In base a tale principio, deve concludersi che il Tribunale ha esattamente svolto la funzione di controllo che la legge gli demanda limitata alla verifica della legittimità del vincolo reale senza entrare nel merito della pretesa punitiva che forma oggetto di indagini nel procedimento principale.

Invero i Giudici — dopo avere preso in opportuna considerazione le allegazioni della difesa — hanno ritenuto che l'indagato effettuasse scarichi di acque reflue industriali del suo insediamento produttivo, contenente sostanze pericolose, senza la prescritta autorizzazione. Tanto è sufficiente, nella presente fase cautelare, per ritenere la astratta configurabilità del reato — e di conseguenza non arbitrario il vincolo reale — senza necessità di ulteriori approfondimenti che esulano dai limiti cognitivi di un procedimento incidentale.
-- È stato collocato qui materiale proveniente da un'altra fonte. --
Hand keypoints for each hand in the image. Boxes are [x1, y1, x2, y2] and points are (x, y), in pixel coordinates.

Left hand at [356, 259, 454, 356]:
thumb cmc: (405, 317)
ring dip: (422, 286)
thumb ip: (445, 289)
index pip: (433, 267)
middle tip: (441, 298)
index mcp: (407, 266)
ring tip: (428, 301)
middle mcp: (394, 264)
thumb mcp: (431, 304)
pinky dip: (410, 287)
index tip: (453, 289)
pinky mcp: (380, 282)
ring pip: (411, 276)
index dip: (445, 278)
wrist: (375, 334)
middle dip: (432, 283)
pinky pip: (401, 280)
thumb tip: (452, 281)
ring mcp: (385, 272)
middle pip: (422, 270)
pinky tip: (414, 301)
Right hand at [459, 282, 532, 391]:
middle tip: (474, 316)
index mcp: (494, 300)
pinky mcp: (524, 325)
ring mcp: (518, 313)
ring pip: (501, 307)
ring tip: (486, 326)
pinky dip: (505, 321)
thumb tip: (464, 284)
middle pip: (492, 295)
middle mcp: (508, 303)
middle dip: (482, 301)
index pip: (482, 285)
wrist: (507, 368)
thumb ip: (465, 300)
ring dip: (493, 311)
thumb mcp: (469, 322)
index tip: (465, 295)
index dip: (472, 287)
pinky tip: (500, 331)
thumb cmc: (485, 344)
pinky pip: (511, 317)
I Giudici hanno correttamente evidenziato come la circostanza che l'illegittimo sversamento avvenga in fognatura (secondo quanto ritenuto dal Giudice per le indagini preliminare) o in un pozzo a perdere (secondo quanto prospettato da un accertamento dell'Ama successivo alla applicazione delle misura) sia del tutto ininfluente; la fattispecie di reato contestata punisce ogni indebita immissione di acque reflue nel suolo, nel sottosuolo ed in rete fognaria. In tale modo, il Tribunale non ha posto a fondamento delle sua decisione elementi probatori non sottoposti al vaglio del Giudice, ma si è limitato a rilevare che le nuove emergenze non mutano il quadro indiziario.

Le esigenze di cautela sono state correttamente enucleate nella possibilità che l'indagato, nella libera disponibilità dei beni, continui l'attività produttiva con conseguente protrarsi della illecita condotta. Pertanto la conclusione sia sulla configurabilità del reato sia sulle esigenze di cautela è sorretta da apparato argomentativo congruo, completo, corretto.

In tale contesto, il ricorrente formula generiche censure sul fumus commissi delicti prive della necessaria specificità e concretezza. Le residue deduzioni hanno come presupposto, non fondato, che le esigenze di cautela debbano essere correlate allo scarico in rete fognaria; le ricordate esigenze sono state ritenute sussistenti per la possibile reiterazione del reato per la configurazione del quale elemento irrilevante è, come già evidenziato, la immissione in fognatura o in un pozzo a perdere.

 

PQM

 

La Corte rigetta il ricorso e condanna il ricorrente al pagamento delle spese processuali.

Così deciso in Roma, il 11 febbraio 2004.

Depositato in Cancelleria il 23 marzo 2004.